See what is wrong with this? The NJ would have you believe that there is some competition between a church’s conscience and the freedom of women to manage their own lives. Any church will work to ensure that the people who adhere to that religion live their lives within its precepts. But they don’t get to do that to the rest of us. Making sure that the coverage is available does not make practicing Catholics suddenly start taking contraceptives. It leaves the choice of living with Church teaching to its women, and respects the religious and conscience choices of the women who are not practicing Catholics. The needle is nicely threaded here — it puts the business of conscience exactly where it belongs, with women, and it leaves the business of church doctrine exactly where it belongs — between a priest and his congregants.
So the question really is — do you side with the churches and GOP who think they should be in charge or determining the contours of women’s health care, or do you side with those who think that women should decide the contours of their own health care?

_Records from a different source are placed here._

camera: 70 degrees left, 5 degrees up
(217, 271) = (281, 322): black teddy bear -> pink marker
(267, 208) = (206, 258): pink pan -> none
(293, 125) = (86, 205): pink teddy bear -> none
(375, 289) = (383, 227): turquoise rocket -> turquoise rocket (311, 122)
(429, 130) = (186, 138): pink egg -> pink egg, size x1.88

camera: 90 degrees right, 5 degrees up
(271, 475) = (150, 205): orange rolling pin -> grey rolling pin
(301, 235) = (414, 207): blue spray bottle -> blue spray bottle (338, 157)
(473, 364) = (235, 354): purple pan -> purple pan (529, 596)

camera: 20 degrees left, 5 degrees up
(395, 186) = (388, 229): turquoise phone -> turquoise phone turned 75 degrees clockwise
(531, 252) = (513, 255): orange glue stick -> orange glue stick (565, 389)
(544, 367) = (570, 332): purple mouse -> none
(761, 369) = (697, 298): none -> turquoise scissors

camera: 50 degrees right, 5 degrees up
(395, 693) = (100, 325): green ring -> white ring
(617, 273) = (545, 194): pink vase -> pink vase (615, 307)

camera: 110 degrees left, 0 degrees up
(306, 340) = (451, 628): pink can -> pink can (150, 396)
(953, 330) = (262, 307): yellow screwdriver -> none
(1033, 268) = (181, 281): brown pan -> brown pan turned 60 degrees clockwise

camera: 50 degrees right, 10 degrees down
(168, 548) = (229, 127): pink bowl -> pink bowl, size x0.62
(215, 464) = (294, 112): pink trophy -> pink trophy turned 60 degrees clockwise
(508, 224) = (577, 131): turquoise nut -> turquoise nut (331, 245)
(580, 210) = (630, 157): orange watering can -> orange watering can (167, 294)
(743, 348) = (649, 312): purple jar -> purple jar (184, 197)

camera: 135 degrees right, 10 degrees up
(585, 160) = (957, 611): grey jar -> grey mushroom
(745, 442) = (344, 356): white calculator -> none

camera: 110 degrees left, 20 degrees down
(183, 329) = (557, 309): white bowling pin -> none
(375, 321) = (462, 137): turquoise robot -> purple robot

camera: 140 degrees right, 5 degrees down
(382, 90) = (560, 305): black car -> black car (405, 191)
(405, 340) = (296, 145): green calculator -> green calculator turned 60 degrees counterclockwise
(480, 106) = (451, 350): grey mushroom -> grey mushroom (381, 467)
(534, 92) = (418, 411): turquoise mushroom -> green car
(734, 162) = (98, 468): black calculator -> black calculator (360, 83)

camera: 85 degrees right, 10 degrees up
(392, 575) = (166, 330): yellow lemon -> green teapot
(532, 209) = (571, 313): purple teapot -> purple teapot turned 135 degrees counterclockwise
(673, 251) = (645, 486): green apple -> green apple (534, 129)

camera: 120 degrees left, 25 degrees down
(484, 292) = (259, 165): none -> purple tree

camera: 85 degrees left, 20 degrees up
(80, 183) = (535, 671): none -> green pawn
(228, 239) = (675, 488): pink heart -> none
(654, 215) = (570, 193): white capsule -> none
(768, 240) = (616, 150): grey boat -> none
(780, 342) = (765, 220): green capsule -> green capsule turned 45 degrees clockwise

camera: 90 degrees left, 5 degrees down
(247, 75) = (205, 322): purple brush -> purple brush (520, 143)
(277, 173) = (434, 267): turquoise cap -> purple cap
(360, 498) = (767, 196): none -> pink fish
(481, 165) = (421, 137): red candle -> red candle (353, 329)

No church should be asking the government to be their enforcer. Any church that is claiming “religious conscience” to invoke brute enforcement of its teachings by a government who should not be doing this is a church that has been losing the battle of the teaching for some time. (And is evidenced by the fact that the Catholic Church is already complying with these contraceptive rules in many places.) Church leaders are playing politics here — and playing politics with the lives of women. They are betting (as does the NJ editorial crew) that this is a society that won’t notice that they are trying to subordinate the liberty of women to their own narrow views of the world. It is the business of government to ensure that Liberty for All includes its women — and the Obama Administration’s rule that contraceptives be covered by all except for a narrow group — does that.